# Work to complete
What you return must match the data exactly, line for line.

─── Given records ───

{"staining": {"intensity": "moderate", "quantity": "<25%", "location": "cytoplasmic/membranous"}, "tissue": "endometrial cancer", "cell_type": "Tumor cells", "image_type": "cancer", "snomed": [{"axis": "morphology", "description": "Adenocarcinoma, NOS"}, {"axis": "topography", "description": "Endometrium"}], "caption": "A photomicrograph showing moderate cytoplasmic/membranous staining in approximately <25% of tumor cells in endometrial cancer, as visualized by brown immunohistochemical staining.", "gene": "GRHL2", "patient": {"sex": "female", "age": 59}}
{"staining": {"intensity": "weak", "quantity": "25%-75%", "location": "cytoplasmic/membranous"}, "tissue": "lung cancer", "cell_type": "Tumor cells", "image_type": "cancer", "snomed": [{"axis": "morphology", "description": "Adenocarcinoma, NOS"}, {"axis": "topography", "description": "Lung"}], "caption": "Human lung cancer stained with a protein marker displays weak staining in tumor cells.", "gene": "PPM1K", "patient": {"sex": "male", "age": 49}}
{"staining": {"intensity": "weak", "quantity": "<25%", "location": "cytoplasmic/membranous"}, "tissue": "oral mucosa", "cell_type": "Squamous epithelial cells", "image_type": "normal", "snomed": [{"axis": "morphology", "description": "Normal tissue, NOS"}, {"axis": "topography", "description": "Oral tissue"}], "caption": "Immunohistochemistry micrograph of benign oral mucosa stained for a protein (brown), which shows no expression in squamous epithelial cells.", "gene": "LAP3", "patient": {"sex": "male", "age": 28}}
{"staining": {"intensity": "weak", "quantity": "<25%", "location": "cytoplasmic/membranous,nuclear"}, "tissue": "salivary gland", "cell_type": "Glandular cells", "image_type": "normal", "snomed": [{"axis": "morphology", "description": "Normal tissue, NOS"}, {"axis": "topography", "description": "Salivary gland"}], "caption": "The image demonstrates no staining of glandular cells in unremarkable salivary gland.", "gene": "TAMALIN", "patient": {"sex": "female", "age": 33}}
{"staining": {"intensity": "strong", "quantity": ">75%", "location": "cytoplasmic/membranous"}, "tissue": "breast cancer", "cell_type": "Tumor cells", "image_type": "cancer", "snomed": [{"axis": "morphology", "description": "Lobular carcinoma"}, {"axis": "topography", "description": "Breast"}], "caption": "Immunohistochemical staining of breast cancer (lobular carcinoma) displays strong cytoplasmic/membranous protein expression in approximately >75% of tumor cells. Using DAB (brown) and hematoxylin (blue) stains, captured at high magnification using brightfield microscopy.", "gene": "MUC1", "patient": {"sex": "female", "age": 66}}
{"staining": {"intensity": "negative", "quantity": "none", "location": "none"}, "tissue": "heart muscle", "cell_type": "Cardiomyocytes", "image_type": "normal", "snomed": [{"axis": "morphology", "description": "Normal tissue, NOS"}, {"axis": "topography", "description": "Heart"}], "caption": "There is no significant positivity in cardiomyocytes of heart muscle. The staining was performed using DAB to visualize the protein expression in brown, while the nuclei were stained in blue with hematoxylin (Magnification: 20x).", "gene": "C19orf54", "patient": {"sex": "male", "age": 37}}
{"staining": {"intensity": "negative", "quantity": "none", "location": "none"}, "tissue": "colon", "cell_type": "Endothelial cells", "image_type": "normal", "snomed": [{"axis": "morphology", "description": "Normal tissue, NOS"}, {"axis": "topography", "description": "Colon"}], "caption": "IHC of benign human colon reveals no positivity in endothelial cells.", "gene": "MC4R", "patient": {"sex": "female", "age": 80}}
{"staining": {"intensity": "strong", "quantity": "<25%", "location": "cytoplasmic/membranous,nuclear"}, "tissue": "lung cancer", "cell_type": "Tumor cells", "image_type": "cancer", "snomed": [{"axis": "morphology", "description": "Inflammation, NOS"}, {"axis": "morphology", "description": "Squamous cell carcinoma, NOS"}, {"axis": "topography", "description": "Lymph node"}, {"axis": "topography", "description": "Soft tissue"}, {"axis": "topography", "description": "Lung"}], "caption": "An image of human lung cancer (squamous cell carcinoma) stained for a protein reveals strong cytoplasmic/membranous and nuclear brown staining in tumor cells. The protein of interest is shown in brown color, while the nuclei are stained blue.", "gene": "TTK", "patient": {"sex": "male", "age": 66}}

───

# Reply to the task
{"staining": {"intensity": "moderate", "quantity": "<25%", "location": "cytoplasmic/membranous"}, "tissue": "endometrial cancer", "cell_type": "Tumor cells", "image_type": "cancer", "snomed": [{"axis": "morphology", "description": "Adenocarcinoma, NOS"}, {"axis": "topography", "description": "Endometrium"}], "caption": "A photomicrograph showing moderate cytoplasmic/membranous staining in approximately <25% of tumor cells in endometrial cancer, as visualized by brown immunohistochemical staining.", "gene": "GRHL2", "patient": {"sex": "female", "age": 59}}
{"staining": {"intensity": "weak", "quantity": "25%-75%", "location": "cytoplasmic/membranous"}, "tissue": "lung cancer", "cell_type": "Tumor cells", "image_type": "cancer", "snomed": [{"axis": "morphology", "description": "Adenocarcinoma, NOS"}, {"axis": "topography", "description": "Lung"}], "caption": "Human lung cancer stained with a protein marker displays weak staining in tumor cells.", "gene": "PPM1K", "patient": {"sex": "male", "age": 49}}
{"staining": {"intensity": "weak", "quantity": "<25%", "location": "cytoplasmic/membranous"}, "tissue": "oral mucosa", "cell_type": "Squamous epithelial cells", "image_type": "normal", "snomed": [{"axis": "morphology", "description": "Normal tissue, NOS"}, {"axis": "topography", "description": "Oral tissue"}], "caption": "Immunohistochemistry micrograph of benign oral mucosa stained for a protein (brown), which shows no expression in squamous epithelial cells.", "gene": "LAP3", "patient": {"sex": "male", "age": 28}}
{"staining": {"intensity": "weak", "quantity": "<25%", "location": "cytoplasmic/membranous,nuclear"}, "tissue": "salivary gland", "cell_type": "Glandular cells", "image_type": "normal", "snomed": [{"axis": "morphology", "description": "Normal tissue, NOS"}, {"axis": "topography", "description": "Salivary gland"}], "caption": "The image demonstrates no staining of glandular cells in unremarkable salivary gland.", "gene": "TAMALIN", "patient": {"sex": "female", "age": 33}}
{"staining": {"intensity": "strong", "quantity": ">75%", "location": "cytoplasmic/membranous"}, "tissue": "breast cancer", "cell_type": "Tumor cells", "image_type": "cancer", "snomed": [{"axis": "morphology", "description": "Lobular carcinoma"}, {"axis": "topography", "description": "Breast"}], "caption": "Immunohistochemical staining of breast cancer (lobular carcinoma) displays strong cytoplasmic/membranous protein expression in approximately >75% of tumor cells. Using DAB (brown) and hematoxylin (blue) stains, captured at high magnification using brightfield microscopy.", "gene": "MUC1", "patient": {"sex": "female", "age": 66}}
{"staining": {"intensity": "negative", "quantity": "none", "location": "none"}, "tissue": "heart muscle", "cell_type": "Cardiomyocytes", "image_type": "normal", "snomed": [{"axis": "morphology", "description": "Normal tissue, NOS"}, {"axis": "topography", "description": "Heart"}], "caption": "There is no significant positivity in cardiomyocytes of heart muscle. The staining was performed using DAB to visualize the protein expression in brown, while the nuclei were stained in blue with hematoxylin (Magnification: 20x).", "gene": "C19orf54", "patient": {"sex": "male", "age": 37}}
{"staining": {"intensity": "negative", "quantity": "none", "location": "none"}, "tissue": "colon", "cell_type": "Endothelial cells", "image_type": "normal", "snomed": [{"axis": "morphology", "description": "Normal tissue, NOS"}, {"axis": "topography", "description": "Colon"}], "caption": "IHC of benign human colon reveals no positivity in endothelial cells.", "gene": "MC4R", "patient": {"sex": "female", "age": 80}}
{"staining": {"intensity": "strong", "quantity": "<25%", "location": "cytoplasmic/membranous,nuclear"}, "tissue": "lung cancer", "cell_type": "Tumor cells", "image_type": "cancer", "snomed": [{"axis": "morphology", "description": "Inflammation, NOS"}, {"axis": "morphology", "description": "Squamous cell carcinoma, NOS"}, {"axis": "topography", "description": "Lymph node"}, {"axis": "topography", "description": "Soft tissue"}, {"axis": "topography", "description": "Lung"}], "caption": "An image of human lung cancer (squamous cell carcinoma) stained for a protein reveals strong cytoplasmic/membranous and nuclear brown staining in tumor cells. The protein of interest is shown in brown color, while the nuclei are stained blue.", "gene": "TTK", "patient": {"sex": "male", "age": 66}}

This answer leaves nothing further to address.